5. Quick Notes About Java Collections

Java has a number of classes for common data structures. These classes are in the java.util package and are collectively referred to as the Java Collections Library. Here are some of the commonly used data types:

Interface Commonly Used Implementation Description
Map HashMap (unsynchronized)
Hashtable (synchronized)
maps keys to values
List ArrayList (unsynchronized)
Vector (synchronized)
a sequence of values (may contain duplicate values)
Set HashSet a collection with no duplicates

Although these data structures can hold anything that extends Object, in practice, they often hold a more specific datatype. For example, if you had a class called Deck that represented a sequence of Card objects, you might store them internally as a List. Thus, you might have something like this:

import java.util.ArrayList;
import java.util.List;

public class Deck {

  private List/*<Card>*/ cards = new ArrayList();

  public void addCard(Card c) {
    if (c != null) cards.add(c);
  }

  public Card drawTopCard() {
    if (c.size() > 0) return (Card)cards.remove(0);
    return null;
  }

}
As you can see, even though we are only putting Card objects into cards, we have to cast everything as a Card when we remove it from the list. This is tedious for the programmer, adds overhead at runtime, and it is error-prone because a programmer may accidenally write:
return (Deck)cards.remove(0);
but will not discover the error until runtime. Simiarly, there is nothing preventing the programmer from adding something other than a Card to cards. Again, this error will probably not be detected until the non-Card is removed from the list and is cast as a Card, generating a ClassCastException.

────

### Tasks
1. Write out part of the Java collections notes word for word, beginning with the words "public void addCard(Card" and stopping after "generating a ClassCastException.".
2. In the Java collections notes, list every class that the table names under the heading "Commonly Used Implementation."

### Extracted entries

────

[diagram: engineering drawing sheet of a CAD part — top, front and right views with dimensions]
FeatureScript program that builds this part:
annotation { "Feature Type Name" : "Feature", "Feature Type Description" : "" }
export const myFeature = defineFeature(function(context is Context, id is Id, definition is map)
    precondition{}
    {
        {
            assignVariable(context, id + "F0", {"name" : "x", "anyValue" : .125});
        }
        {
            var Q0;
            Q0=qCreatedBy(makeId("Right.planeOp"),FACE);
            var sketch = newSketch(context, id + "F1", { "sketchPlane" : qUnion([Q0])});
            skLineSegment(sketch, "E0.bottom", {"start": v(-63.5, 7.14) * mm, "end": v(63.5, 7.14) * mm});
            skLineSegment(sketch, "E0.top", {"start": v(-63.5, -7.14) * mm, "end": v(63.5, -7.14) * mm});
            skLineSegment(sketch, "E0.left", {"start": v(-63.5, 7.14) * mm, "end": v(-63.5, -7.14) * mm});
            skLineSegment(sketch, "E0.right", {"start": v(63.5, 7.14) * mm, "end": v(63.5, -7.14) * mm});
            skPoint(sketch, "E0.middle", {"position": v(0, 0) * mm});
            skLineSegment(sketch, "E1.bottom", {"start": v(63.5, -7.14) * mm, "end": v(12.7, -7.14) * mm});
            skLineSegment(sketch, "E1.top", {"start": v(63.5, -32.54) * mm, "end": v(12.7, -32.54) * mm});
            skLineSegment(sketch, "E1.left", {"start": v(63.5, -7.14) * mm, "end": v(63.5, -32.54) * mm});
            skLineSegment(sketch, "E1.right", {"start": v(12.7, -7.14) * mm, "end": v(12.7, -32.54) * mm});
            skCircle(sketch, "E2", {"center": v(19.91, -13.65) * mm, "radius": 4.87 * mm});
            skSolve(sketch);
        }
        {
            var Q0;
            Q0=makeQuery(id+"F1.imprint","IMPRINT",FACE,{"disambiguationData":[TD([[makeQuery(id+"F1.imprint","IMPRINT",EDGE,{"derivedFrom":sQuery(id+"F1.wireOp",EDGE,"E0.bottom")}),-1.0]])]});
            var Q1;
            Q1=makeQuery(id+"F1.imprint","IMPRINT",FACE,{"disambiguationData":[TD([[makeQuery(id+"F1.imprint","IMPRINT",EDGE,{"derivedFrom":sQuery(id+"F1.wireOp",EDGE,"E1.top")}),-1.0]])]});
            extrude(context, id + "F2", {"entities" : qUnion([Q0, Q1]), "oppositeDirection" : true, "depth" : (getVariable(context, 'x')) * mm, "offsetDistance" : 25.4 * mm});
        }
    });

────

### Responses for each task
1.
public void addCard(Card c) {
    if (c != null) cards.add(c);
  }

  public Card drawTopCard() {
    if (c.size() > 0) return (Card)cards.remove(0);
    return null;
  }

}
As you can see, even though we are only putting Card objects into cards, we have to cast everything as a Card when we remove it from the list. This is tedious for the programmer, adds overhead at runtime, and it is error-prone because a programmer may accidenally write:
return (Deck)cards.remove(0);
but will not discover the error until runtime. Simiarly, there is nothing preventing the programmer from adding something other than a Card to cards. Again, this error will probably not be detected until the non-Card is removed from the list and is cast as a Card, generating a ClassCastException.

2. HashMap, Hashtable, ArrayList, Vector, HashSet